FinancialProduct is the right schema type for token information pages. It tells search engines and AI extractors that this page describes a financial instrument, not a generic product. Required properties: name, description, category. Recommended additions: tickerSymbol, marketCapitalization (numeric), priceCurrency, feesAndCommissionsSpecification, provider (Organization). Avoid generic Product schema on token pages; it is the most common crypto SEO mistake.

When should I use CryptoExchange vs FinancialProduct?

CryptoExchange describes the platform itself; FinancialProduct describes individual assets. Exchange homepage and pricing pages: CryptoExchange. Specific token landing pages on the exchange: FinancialProduct. Trading pair pages: ItemList containing FinancialProduct entries. The two schemas can co-exist on a site, applied to different page templates.

What is the right schema for a wallet app page?

SoftwareApplication with applicationCategory FinanceApplication is the right type for wallet pages. Include operatingSystem (iOS, Android, Chrome Extension), offers (Free with priceCurrency USD), aggregateRating if you have store reviews, downloadUrl pointing to the App Store and Play Store. The same SoftwareApplication type with applicationCategory DeveloperApplication works for SDK and API documentation pages.

Do I need both Organization and Person schema?

Yes for E-E-A-T signals. Organization schema goes on the homepage and About page describing the project entity itself. Person schema goes on team pages with sameAs linking to LinkedIn, GitHub, Twitter for each named team member. Crypto YMYL signals weight founder identity heavily; anonymous-founder projects struggle to score E-E-A-T regardless of technical SEO. Person schema with verified sameAs links is the technical implementation of E-E-A-T author signals.

How do I handle multi-chain documentation in schema?

Keep schema canonical to the chain-agnostic primary version. Per-chain subdomains (docs-bnb, docs-arbitrum) should use the same SoftwareApplication schema with the same name and the same canonical URL pointing to the primary version. Avoid duplicating schema across chain-specific URLs; that creates conflicting facts AI extractors will weight as low confidence. Same canonical, same schema, parameterized chain views.
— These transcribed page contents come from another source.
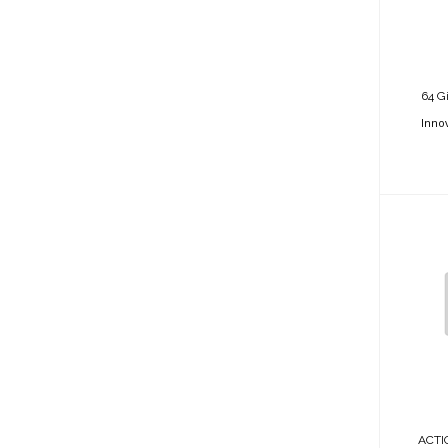
64 G
Inno
EXT
ACTI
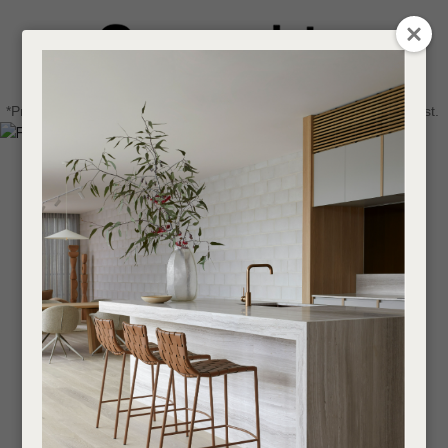
CLOSE
Login / Register
QUESTIONS
0
Get in touch about your next project
Your
*Price advantage discount applies to NZ stock only, while stocks last.
Name
*
Find a designer or a stockist
Become a trade customer
Your
Email
*
Your
Question
*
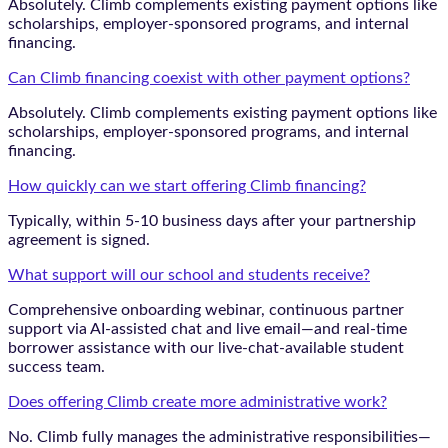
Absolutely. Climb complements existing payment options like
scholarships, employer-sponsored programs, and internal
financing.
Can Climb financing coexist with other payment options?
Absolutely. Climb complements existing payment options like
scholarships, employer-sponsored programs, and internal
financing.
How quickly can we start offering Climb financing?
Typically, within 5-10 business days after your partnership
agreement is signed.
What support will our school and students receive?
Comprehensive onboarding webinar, continuous partner
support via AI-assisted chat and live email—and real-time
borrower assistance with our live-chat-available student
success team.
Does offering Climb create more administrative work?
No. Climb fully manages the administrative responsibilities—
Which schema validators should I use?

Use three validators sequentially. Google Rich Results Test catches Google-specific issues. Schema.org validator catches generic schema correctness. The Crawlux Token Schema Tester catches crypto-specific issues like wrong type for token pages, missing recommended properties for FinancialProduct and inconsistent schema across templates. All three should pass before deploying schema changes.
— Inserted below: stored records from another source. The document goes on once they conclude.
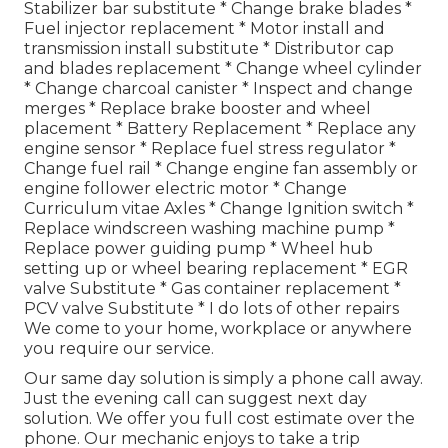
Stabilizer bar substitute * Change brake blades *
Fuel injector replacement * Motor install and
transmission install substitute * Distributor cap
and blades replacement * Change wheel cylinder
* Change charcoal canister * Inspect and change
merges * Replace brake booster and wheel
placement * Battery Replacement * Replace any
engine sensor * Replace fuel stress regulator *
Change fuel rail * Change engine fan assembly or
engine follower electric motor * Change
Curriculum vitae Axles * Change Ignition switch *
Replace windscreen washing machine pump *
Replace power guiding pump * Wheel hub
setting up or wheel bearing replacement * EGR
valve Substitute * Gas container replacement *
PCV valve Substitute * I do lots of other repairs
We come to your home, workplace or anywhere
you require our service.
Our same day solution is simply a phone call away.
Just the evening call can suggest next day
solution. We offer you full cost estimate over the
phone. Our mechanic enjoys to take a trip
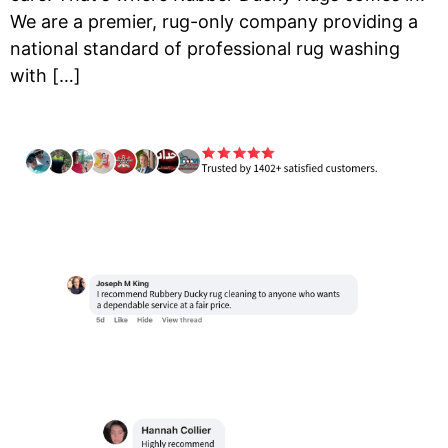
We are a premier, rug-only company providing a
national standard of professional rug washing
with […]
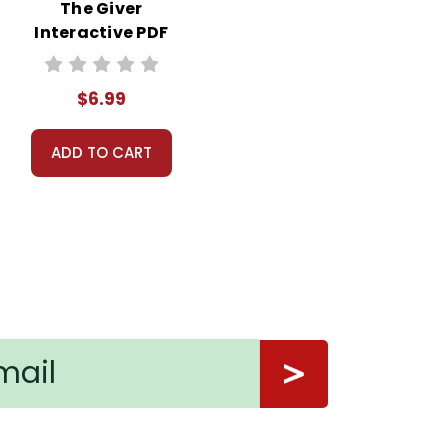
The Giver
Interactive PDF
Unit Test
$6.99
ADD TO CART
Does schema work for AI search if Google does not index the page?

Yes. Google indexation and AI search citation are independent paths. ChatGPT, Perplexity and Claude crawl independently of Google. Schema parsed at crawl time gets added to AI extraction databases regardless of Google indexation status. A page blocked from Google but crawlable by AI bots still benefits from correct schema. Allow both Google and AI bots in robots.txt for full coverage.

Can I use multiple schema types on one page?
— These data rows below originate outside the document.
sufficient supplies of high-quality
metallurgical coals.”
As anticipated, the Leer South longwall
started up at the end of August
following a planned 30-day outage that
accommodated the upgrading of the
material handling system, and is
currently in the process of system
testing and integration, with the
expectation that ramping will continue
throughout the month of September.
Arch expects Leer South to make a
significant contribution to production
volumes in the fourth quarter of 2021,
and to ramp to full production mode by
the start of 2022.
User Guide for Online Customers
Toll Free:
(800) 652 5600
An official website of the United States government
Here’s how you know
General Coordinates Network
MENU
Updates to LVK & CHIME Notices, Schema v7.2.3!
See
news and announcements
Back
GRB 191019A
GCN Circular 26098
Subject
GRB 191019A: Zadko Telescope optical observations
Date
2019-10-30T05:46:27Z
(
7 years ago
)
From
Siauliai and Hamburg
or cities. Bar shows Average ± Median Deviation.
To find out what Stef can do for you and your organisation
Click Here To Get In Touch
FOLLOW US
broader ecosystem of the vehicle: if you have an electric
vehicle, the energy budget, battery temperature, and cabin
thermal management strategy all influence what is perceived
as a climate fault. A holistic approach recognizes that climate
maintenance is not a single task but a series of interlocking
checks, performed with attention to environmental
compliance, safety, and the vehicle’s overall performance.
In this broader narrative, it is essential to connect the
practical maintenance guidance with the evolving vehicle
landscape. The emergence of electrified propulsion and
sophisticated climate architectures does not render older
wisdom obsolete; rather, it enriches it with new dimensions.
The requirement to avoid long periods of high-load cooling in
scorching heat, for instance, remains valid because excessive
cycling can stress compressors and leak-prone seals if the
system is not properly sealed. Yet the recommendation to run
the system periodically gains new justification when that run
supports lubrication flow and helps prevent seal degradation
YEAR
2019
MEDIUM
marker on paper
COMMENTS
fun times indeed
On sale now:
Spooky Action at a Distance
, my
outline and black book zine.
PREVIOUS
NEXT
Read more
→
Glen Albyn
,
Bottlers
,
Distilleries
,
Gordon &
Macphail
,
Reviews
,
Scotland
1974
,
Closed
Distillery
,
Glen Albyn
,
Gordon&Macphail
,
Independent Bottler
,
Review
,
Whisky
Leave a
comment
Yes, common pattern. A token information page might use FinancialProduct (the token itself) plus Organization (the project) plus FAQPage (the FAQ section) plus BreadcrumbList. Use @graph to wrap multiple entities in a single JSON-LD block. Each entity gets its own @type and @id. AI extractors handle multiple entities cleanly when wrapped in @graph; they get confused when entities are duplicated across separate JSON-LD blocks.